Pour Pierre Laville, dans cette pièce: «Tout sonne vrai et l’on entre directement en rapport avec les personnages. Le contexte et les événements que la pièce recompose nous parviennent en pointe sèche, ce qui par sa vérité même, exclut mélo et pathos. Sans ignorer le tragique des choses de la vie et de la guerre, Still Life y prend par fulgurances un air de comédie. »
On veut bien! Mais désolé, malgré de bonnes intentions, le petit tricotage d’Emily Mann de ces trois témoignages avec une bonne dose de théâtre-documentaire qui ne s’assume pas vraiment + une cuiller de de boulevard (le mari, la femme et l’amante avec gentille analyse psychologique)+ une lichette de remise en question des valeurs des Etats-Unis, ne fonctionne pas vraiment. Ces personnages tiennent beaucoup plus de silhouettes…
Côté mise en scène, cela n’est guère plus convaincant, il y a du Stanislas Nordey dans l’air, avec trois acteurs assis face public, sans bouger, du moins au début, et à qui on demande d’incarner ces personnages pour lesquels on a peu d’empathie. Antoine Courtray se donne bien du mal pour rendre son personnage crédible mais y arrive quand même un peu vers la fin, Ambre Pietri essaye en vain d’être la jeune épouse de Mark. Manon Clavel est, elle, plus convaincante, malgré un personnage assez conventionnel de femme américaine libérée…
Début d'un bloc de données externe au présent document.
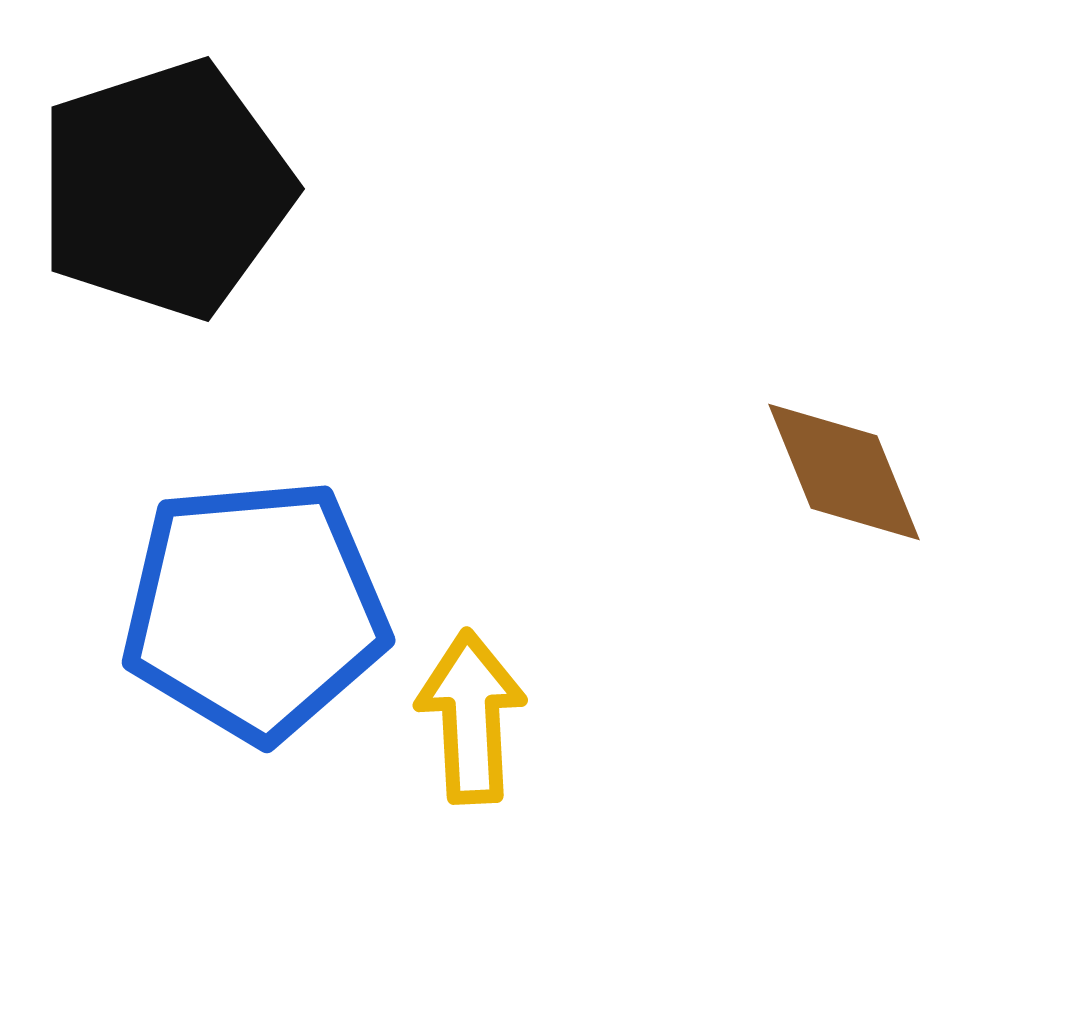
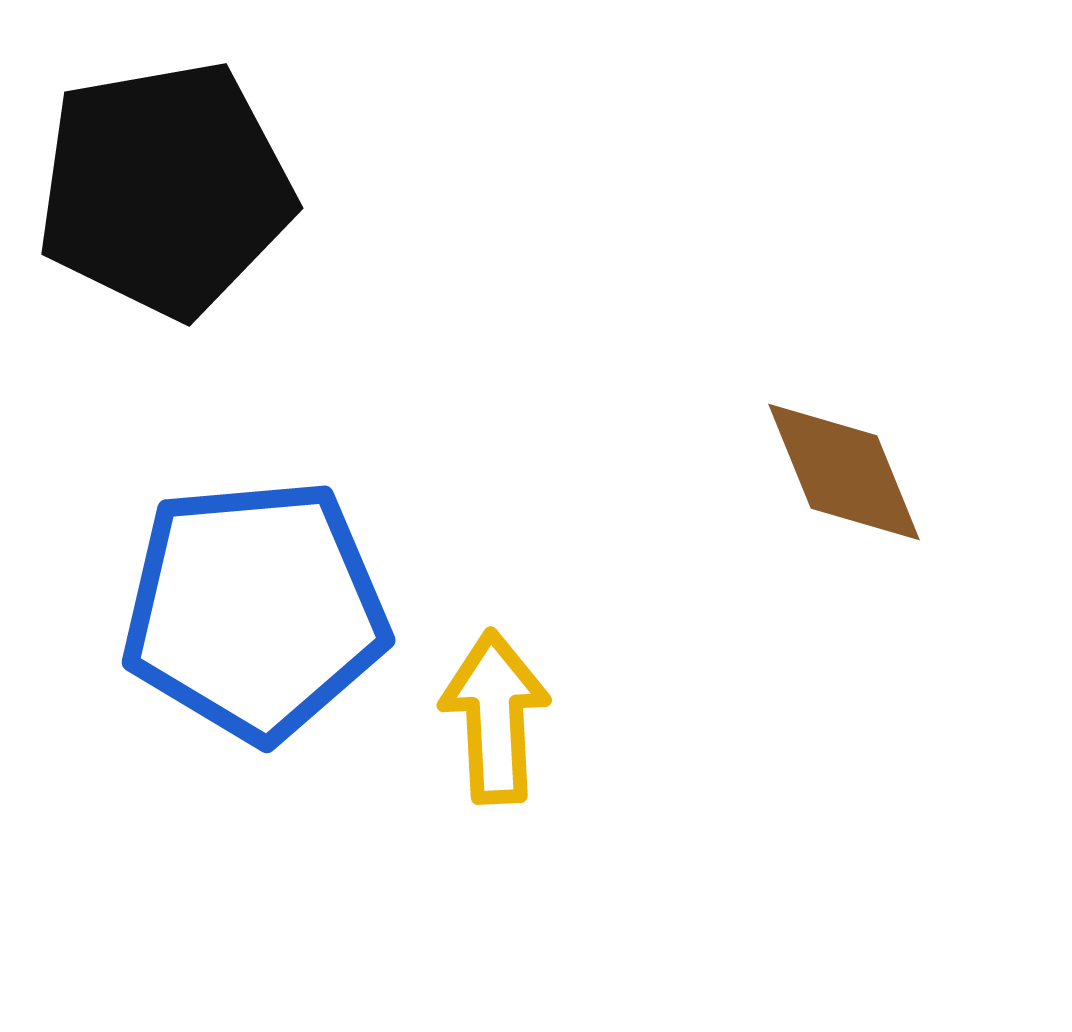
black pentagon: rotated 8 degrees clockwise
yellow arrow: moved 24 px right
Tout cela fait vieux théâtre, avec un semblant de modernité comme cet entrelacement des paroles des trois personnages. Mais ce patchwork de vies amoureuses et de récits de combats meurtriers, avec projections d’images de guerre pléonastiques vues et revues, n’apporte pas grand-chose, comme ces chants de muezzin ponctuant le texte. Pour dire l’Orient? Et il n’y a guère d’émotion dans ce spectacle. Vous l’aurez compris, il n’y a donc aucune urgence à aller voir cet ovni recyclé au goût du jour. Le public peu nombreux a applaudi mollement, et on le comprend….
Philippe du Vignal
Théâtre des Déchargeurs, 3 rue des Déchargeurs, Paris Ier jusqu’au 19 mai.